— Data for analysis —

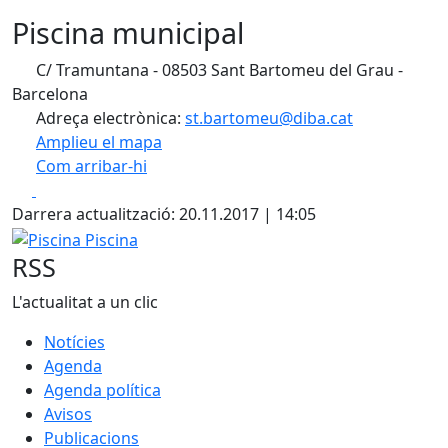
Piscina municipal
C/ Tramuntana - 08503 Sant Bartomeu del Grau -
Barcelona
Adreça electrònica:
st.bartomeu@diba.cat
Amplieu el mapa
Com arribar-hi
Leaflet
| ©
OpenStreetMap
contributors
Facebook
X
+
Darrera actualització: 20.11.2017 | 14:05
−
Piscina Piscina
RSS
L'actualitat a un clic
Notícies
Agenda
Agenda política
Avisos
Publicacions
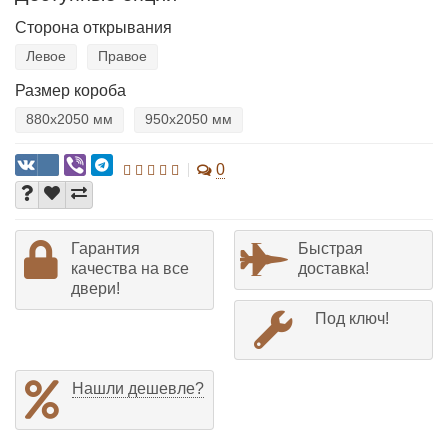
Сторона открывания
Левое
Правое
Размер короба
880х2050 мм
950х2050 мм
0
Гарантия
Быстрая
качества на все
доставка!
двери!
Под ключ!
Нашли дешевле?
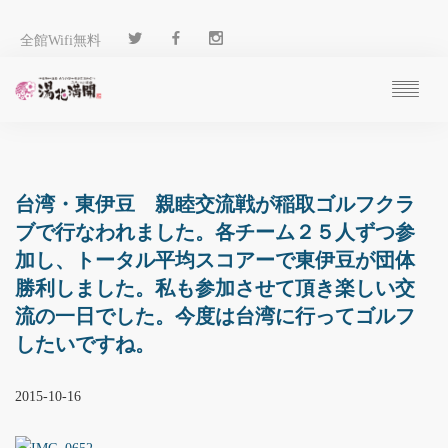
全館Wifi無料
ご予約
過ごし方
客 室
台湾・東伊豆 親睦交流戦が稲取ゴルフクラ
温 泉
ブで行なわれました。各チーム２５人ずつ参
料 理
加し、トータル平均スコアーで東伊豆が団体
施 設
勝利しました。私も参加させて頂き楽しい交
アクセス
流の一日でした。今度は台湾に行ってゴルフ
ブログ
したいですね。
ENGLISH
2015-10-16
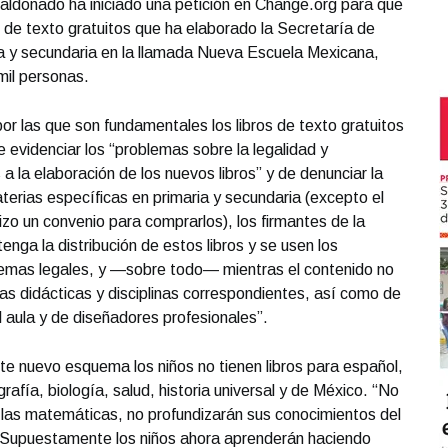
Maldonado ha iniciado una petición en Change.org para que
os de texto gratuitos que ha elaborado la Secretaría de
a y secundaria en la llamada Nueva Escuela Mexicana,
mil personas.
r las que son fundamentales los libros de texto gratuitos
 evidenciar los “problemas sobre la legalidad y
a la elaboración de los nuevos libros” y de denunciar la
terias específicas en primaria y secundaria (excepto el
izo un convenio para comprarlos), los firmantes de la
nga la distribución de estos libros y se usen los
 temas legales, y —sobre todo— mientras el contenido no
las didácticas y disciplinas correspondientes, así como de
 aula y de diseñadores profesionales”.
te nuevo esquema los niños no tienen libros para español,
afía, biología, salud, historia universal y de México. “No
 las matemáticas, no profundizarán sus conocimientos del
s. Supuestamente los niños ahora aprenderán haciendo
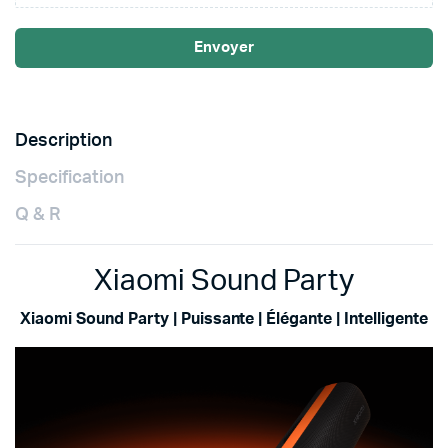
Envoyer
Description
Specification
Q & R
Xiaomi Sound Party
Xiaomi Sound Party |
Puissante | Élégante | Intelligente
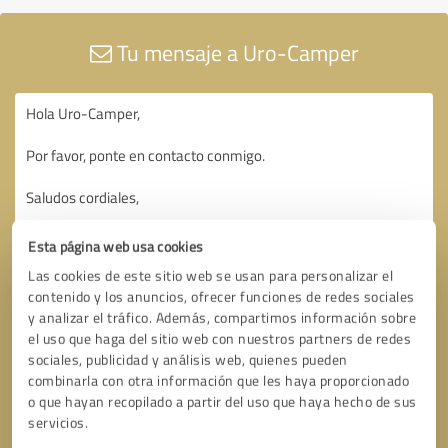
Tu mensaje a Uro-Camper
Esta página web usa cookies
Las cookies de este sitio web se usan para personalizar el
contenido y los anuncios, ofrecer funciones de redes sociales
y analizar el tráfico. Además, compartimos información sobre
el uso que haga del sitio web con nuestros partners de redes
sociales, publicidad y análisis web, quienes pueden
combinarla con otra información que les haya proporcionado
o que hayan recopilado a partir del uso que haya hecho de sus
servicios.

— Job —
Please output the entries above exactly, leaving out every picture.

— Task solution —
Piscina municipal
C/ Tramuntana - 08503 Sant Bartomeu del Grau -
Barcelona
Adreça electrònica:
st.bartomeu@diba.cat
Amplieu el mapa
Com arribar-hi
Leaflet
| ©
OpenStreetMap
contributors
Facebook
X
+
Darrera actualització: 20.11.2017 | 14:05
−
Piscina Piscina
RSS
L'actualitat a un clic
Notícies
Agenda
Agenda política
Avisos
Publicacions
Сторона открывания
Левое
Правое
Размер короба
880х2050 мм
950х2050 мм
0
Гарантия
Быстрая
качества на все
доставка!
двери!
Под ключ!
Нашли дешевле?
全館Wifi無料
ご予約
過ごし方
客 室
台湾・東伊豆 親睦交流戦が稲取ゴルフクラ
温 泉
ブで行なわれました。各チーム２５人ずつ参
料 理
加し、トータル平均スコアーで東伊豆が団体
施 設
勝利しました。私も参加させて頂き楽しい交
アクセス
流の一日でした。今度は台湾に行ってゴルフ
ブログ
したいですね。
ENGLISH
2015-10-16
Maldonado ha iniciado una petición en Change.org para que
os de texto gratuitos que ha elaborado la Secretaría de
a y secundaria en la llamada Nueva Escuela Mexicana,
mil personas.
r las que son fundamentales los libros de texto gratuitos
 evidenciar los “problemas sobre la legalidad y
a la elaboración de los nuevos libros” y de denunciar la
terias específicas en primaria y secundaria (excepto el
izo un convenio para comprarlos), los firmantes de la
nga la distribución de estos libros y se usen los
 temas legales, y —sobre todo— mientras el contenido no
las didácticas y disciplinas correspondientes, así como de
 aula y de diseñadores profesionales”.
te nuevo esquema los niños no tienen libros para español,
afía, biología, salud, historia universal y de México. “No
 las matemáticas, no profundizarán sus conocimientos del
s. Supuestamente los niños ahora aprenderán haciendo
Envoyer
Description
Specification
Q & R
Xiaomi Sound Party
Xiaomi Sound Party |
Puissante | Élégante | Intelligente
Tu mensaje a Uro-Camper
Esta página web usa cookies
Las cookies de este sitio web se usan para personalizar el
contenido y los anuncios, ofrecer funciones de redes sociales
y analizar el tráfico. Además, compartimos información sobre
el uso que haga del sitio web con nuestros partners de redes
sociales, publicidad y análisis web, quienes pueden
combinarla con otra información que les haya proporcionado
o que hayan recopilado a partir del uso que haya hecho de sus
servicios.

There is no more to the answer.